Game Development Reference
In-Depth Information
12.5 The IList Interface
It is possible that in the future, someone will write a class that has exactly the same
methods as List , but it offers some advantages: the methods are faster, or the objects
take up less space in memory (or even both, but that is a lot to ask). Let us say that
in a few years a new class FastList becomes available. Because it is so much better,
we want to change our SnowFlakes program to take advantage of this new class.
That is not a problem. We have to change the declaration of the member variable
snowflakes :
FastList<Snowflake> snowflakes;
and in the constructor, we modify the initialization to:
snowflakes = new FastList<Snowflake>();
The rest of the program can stay as it is, if the FastList class offers exactly the same
methods as List .
However, generally it is not so easy to change the program. For example, if the
list is passed as a parameter to methods, we also need to change the declarations
of the parameters in these methods. Then we also have to make sure that when the
methods are called, the parameter is indeed a FastList object instead of a List object.

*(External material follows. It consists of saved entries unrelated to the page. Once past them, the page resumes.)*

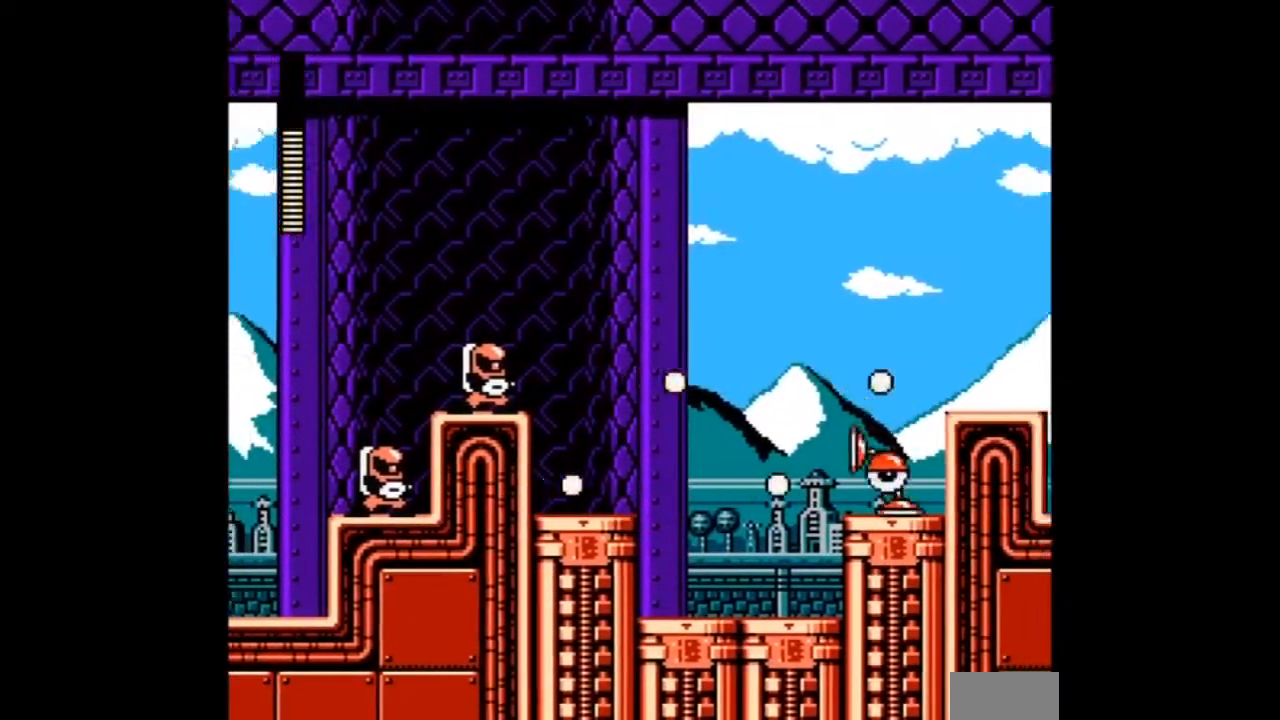
{"buttons": ["DPAD_RIGHT"], "events": [[100, "A", "up"], [100, "B", "up"], [200, "A", "down"], [500, "A", "up"]]}
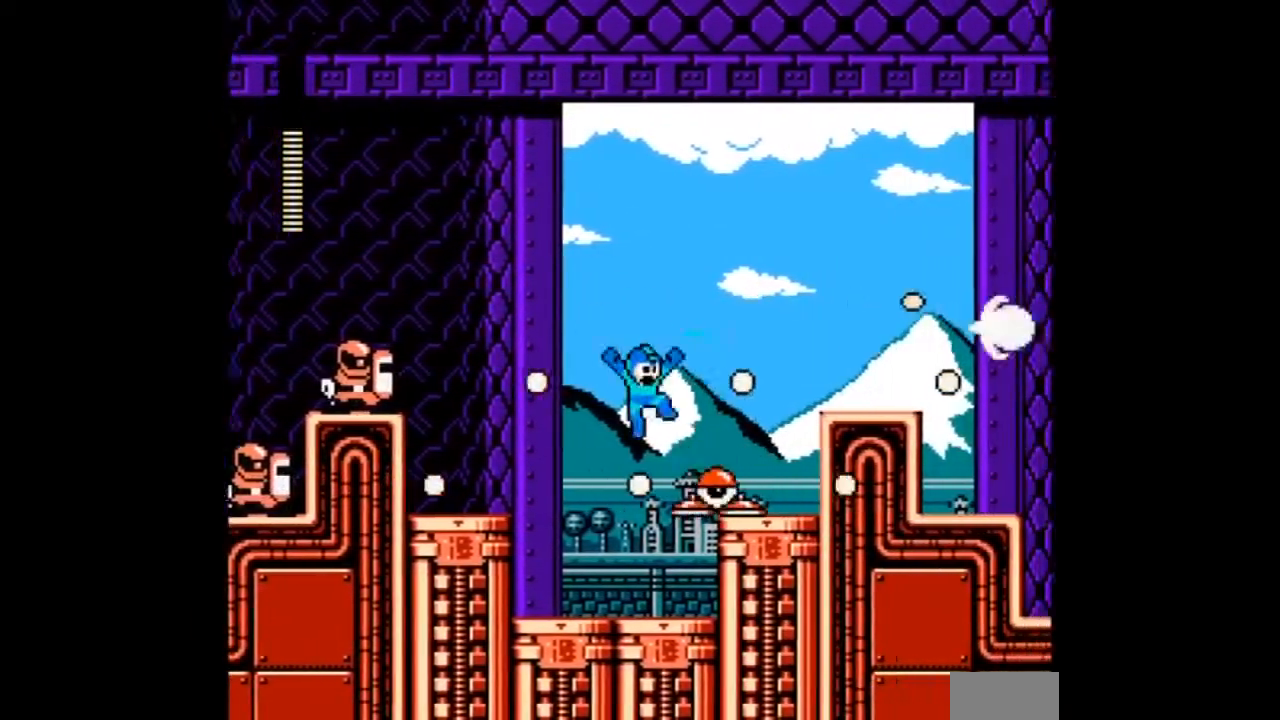
{"buttons": ["A", "B", "DPAD_RIGHT"], "events": [[34, "DPAD_RIGHT", "up"], [100, "A", "down"], [100, "B", "down"], [134, "B", "up"], [200, "B", "down"], [200, "DPAD_RIGHT", "down"]]}
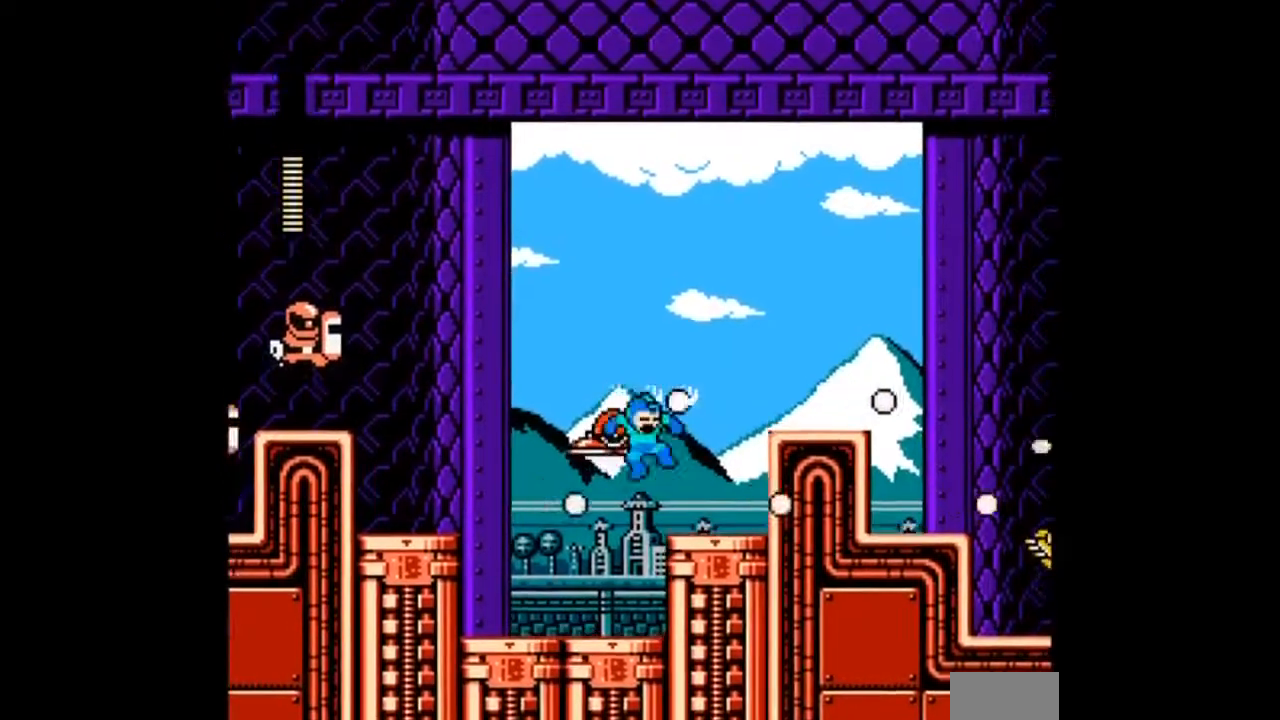
{"buttons": ["A", "B", "DPAD_RIGHT"], "events": [[434, "B", "up"], [500, "B", "down"]]}
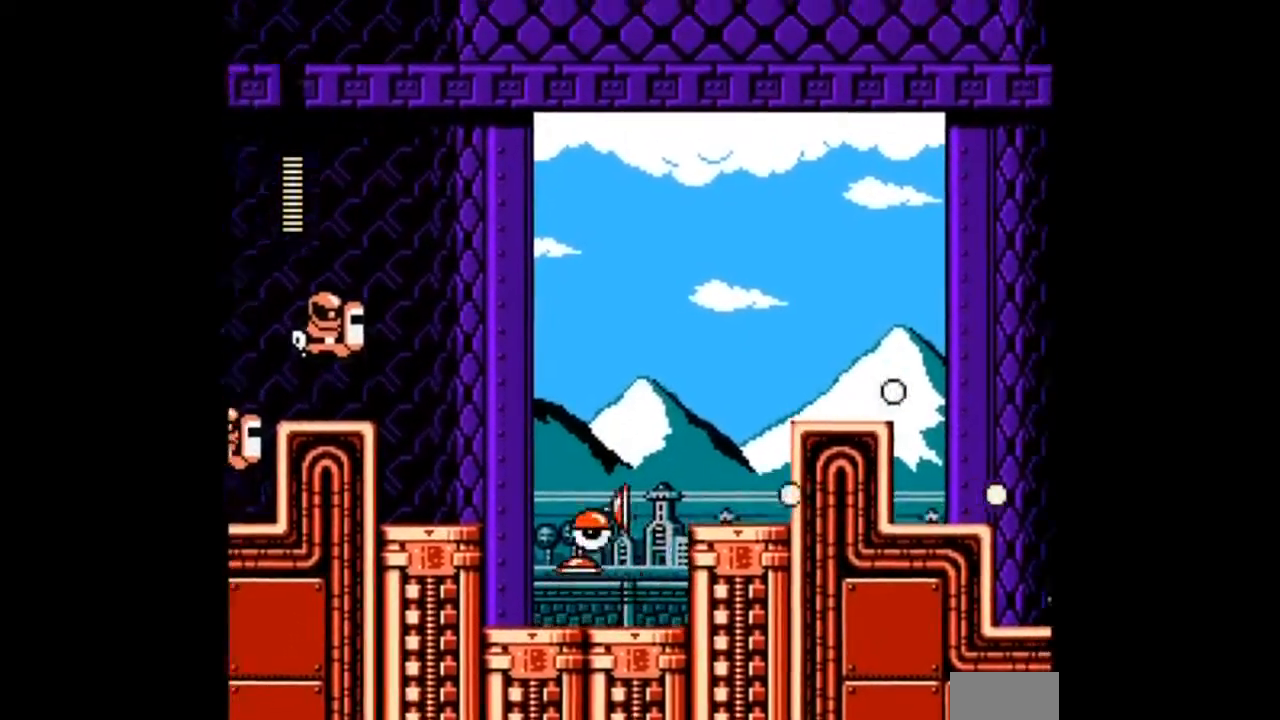
{"buttons": ["A", "B", "DPAD_RIGHT"]}
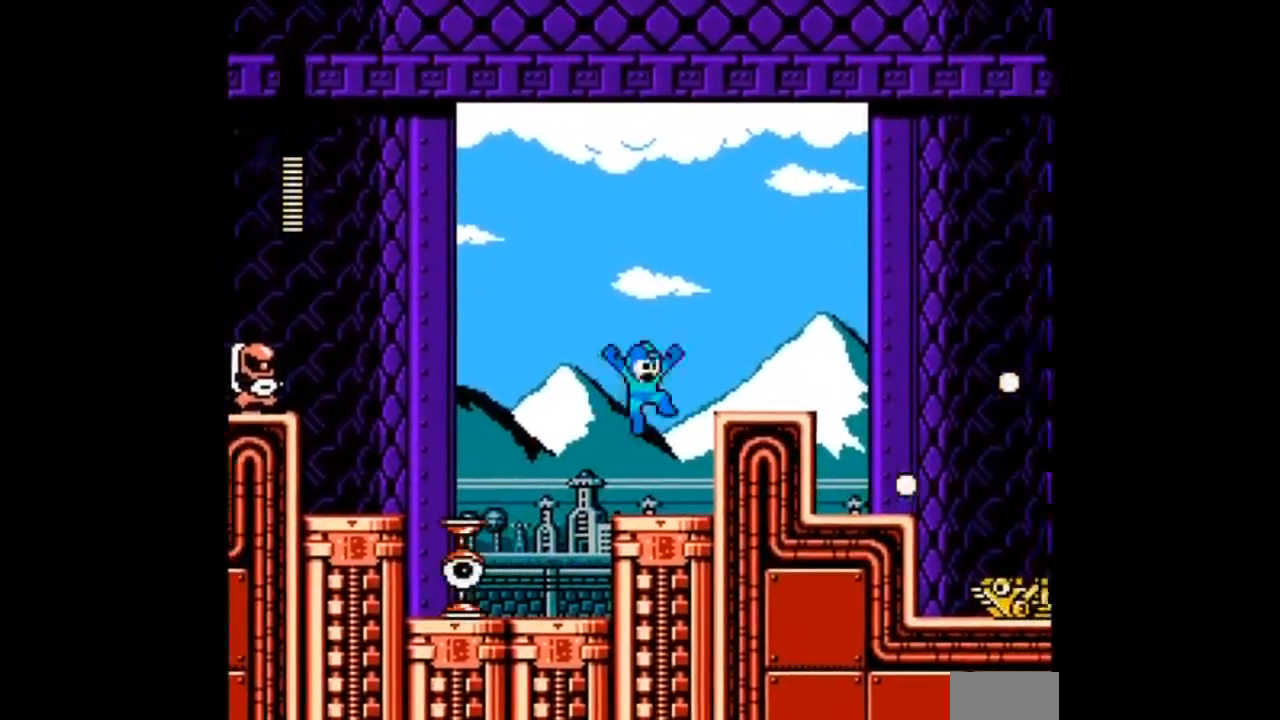
{"buttons": ["A", "B", "DPAD_RIGHT"], "events": []}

This can be a lot of trouble.
One way to avoid this problem is to try and predict the future. When we declare
the member variables and the parameters, we will not say that we are going to use
a List or a FastList (because the latter does not exist yet). Instead, we declare our
variables of type IList .The IList type is not a class, but an interface . An interface is
a specification of which methods and properties objects of that type should have,
without already implementing these methods and properties. Therefore, it is not
possible to make an instance of an interface-type, because the interface does not
specify what the objects look like, only what they should be capable of doing. When
we initialize a variable of an interface-type, this means we have to make a choice,
for example:
IList<Snowflake> snowflakes;
snowflakes = new List<Snowflake>();
When a new, better version of the List class becomes available, we can leave the
declaration as is, and we only have to change the initialization. As you can see
in this example, we can assign an object of type List to the member variable of
type IList . This is possible because the List class promises in its header that it is
an implementation of the interface IList . In other words: all the methods that were
promised in the interface, exist in the List class. And the compiler verifies this.